AU CASSEUR INCONNU, FILLON ET RAFFARIN RECONNAISSANTS

A Paris, de violents incidents ont émaillé les manifestations lycéennes contre la réforme Fillon. Celle du 8 mars a dû être dispersée à Austerlitz, aux 2/3 de son parcours : trop d’agressions, trop de vols, trop de lynchages de manifestants. Les agresseurs n’étaient ni des CRS, ni des fascistes mais des centaines de tout jeunes garçons, souvent masqués, agissant en meutes, cognant, volant, humiliant, l’injure raciste ou sexiste à la bouche. Les témoignages de lycéens et d’adultes font peur.

C’est une affaire crasseuse et inquiétante par tous les bouts. D’abord parce qu’il est intolérable que des lycéens réclamant que l’école donne sa chance à tout le monde soient agressés à coup de poings et de pieds, mais aussi de bâtons, de bouteilles ou de lacrymos, dépouillés de leurs téléphones, de leurs MP3, de leur argent, aient leurs vêtements lacérés au cutter.

Les casseurs n’ont cassé ni voitures, ni boutiques ni même attaqué la police (qui, en retour, les a laissés paisiblement agir). Ils ont préféré casser du lycéen et réussi ce dont le gouvernement rêvait : détourner l’attention de la réforme, écourter la manifestation du 8 mars et dissuader de participer aux manifestations suivantes ceux qui n’avaient pas envie de se faire racketter et/ou lyncher. Au casseur inconnu, Fillon et Raffarin reconnaissants.

Enfin, et c’est sans doute le pire, ces casseurs que l’on dit venus en bandes de cités dures pourrissent la réputation de tous les jeunes des quartiers même de ceux (l’énorme majorité, évidemment !) qui ont manifesté normalement et ont souvent eux-mêmes été victimes d’agressions. En donnant des jeunes des cités l’image d’abrutis violents, incapables de s’en prendre aux vrais responsables de leur sort mais tout justes bons à lyncher leurs copains, ces pauvres types recrutent pour Le Pen.

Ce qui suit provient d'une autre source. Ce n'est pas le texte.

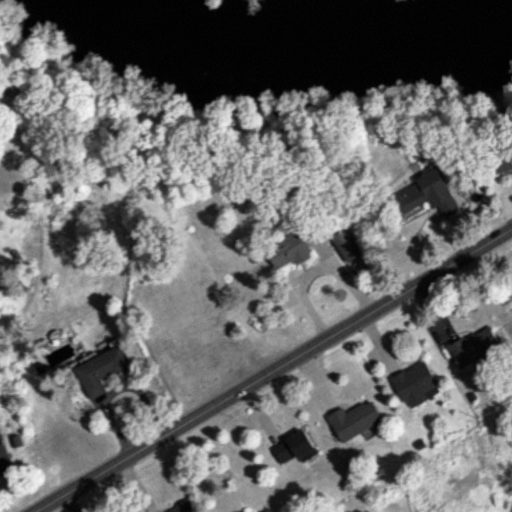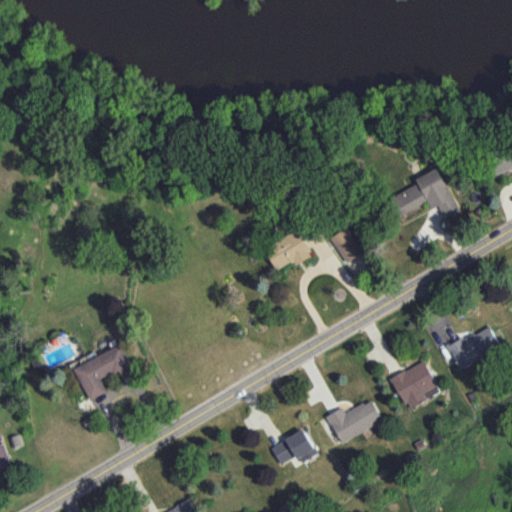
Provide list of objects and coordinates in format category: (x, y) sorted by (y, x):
river: (302, 50)
building: (503, 161)
building: (428, 194)
building: (346, 244)
building: (289, 250)
road: (313, 269)
building: (474, 346)
building: (101, 370)
road: (275, 373)
building: (416, 383)
building: (354, 419)
building: (294, 447)
building: (3, 454)
building: (182, 507)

Le véritable problème est d’abord de comprendre pourquoi des centaines de jeunes (majoritairement très jeunes, moins de 18 ans) se sont laissé happer dans cette spirale suicidaire, et ensuite de les empêcher de nuire.

L’argent facile, l’appât du gain ? Sans doute, en partie. Mais ce n’est pas l’essentiel. Les pillages de magasins (comme il s’en était produit lors de manifestations lycéennes de 1995 et de 1998) sont bien plus rentables !

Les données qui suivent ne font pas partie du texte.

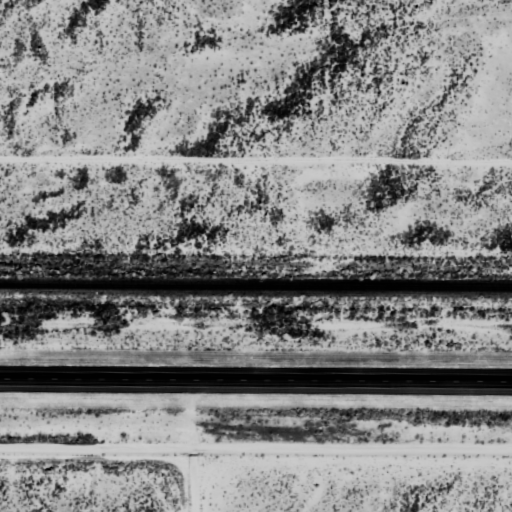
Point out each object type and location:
railway: (255, 287)
road: (256, 376)
road: (190, 444)
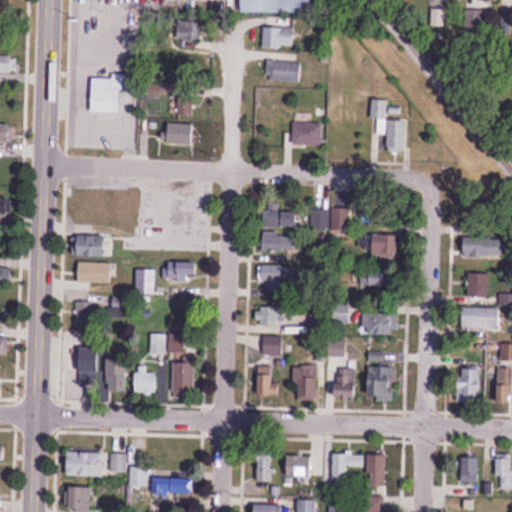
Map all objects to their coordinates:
building: (492, 0)
building: (278, 5)
building: (475, 19)
building: (278, 36)
building: (7, 63)
building: (284, 71)
railway: (443, 85)
building: (107, 94)
building: (183, 105)
building: (388, 125)
building: (181, 132)
building: (307, 133)
road: (231, 168)
building: (283, 216)
building: (93, 222)
building: (279, 241)
building: (384, 245)
building: (483, 246)
road: (39, 256)
road: (225, 264)
building: (183, 270)
building: (95, 272)
building: (277, 273)
building: (4, 274)
building: (375, 280)
building: (478, 284)
building: (84, 313)
building: (341, 314)
building: (271, 315)
building: (378, 323)
building: (317, 325)
building: (181, 336)
road: (425, 344)
building: (4, 345)
building: (274, 345)
building: (158, 346)
building: (91, 367)
building: (0, 376)
building: (186, 379)
building: (269, 380)
building: (306, 383)
building: (348, 383)
building: (504, 383)
building: (382, 384)
building: (469, 384)
road: (256, 419)
building: (2, 451)
building: (120, 462)
building: (86, 464)
building: (346, 464)
building: (298, 466)
building: (266, 468)
building: (470, 468)
building: (377, 470)
building: (504, 471)
building: (139, 476)
building: (173, 486)
building: (80, 498)
building: (306, 505)
building: (271, 508)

Les quelques centaines de portables, de walkman, de blousons (tous d’occasion) et les quelques centaines d’Euros rackettés sont un butin minable pour des centaines de voleurs ! Surtout, cela n’explique pas la rage de certains des casseurs à cogner et à humilier gratuitement ceux qui leur tombaient sous les poings.

En réalité, aussi lamentable que ce soit, c’est une vengeance contre la société que venaient chercher ces jeunes paumés. En cognant avec rage sur leurs copains lycéens, ils croyaient stupidement se venger du mépris social qu’ils ressentent, du racisme aussi pour certains. Incapables de s’en prendre aux véritables responsables, ils faisaient payer leurs échecs à ceux qui réussissent ou essayent de réussir à l’école et dans leur vie. C’était le bal pathétique des laissés pour compte de la société du fric, de la frime et de la combine. La connerie tenait le haut du pavé !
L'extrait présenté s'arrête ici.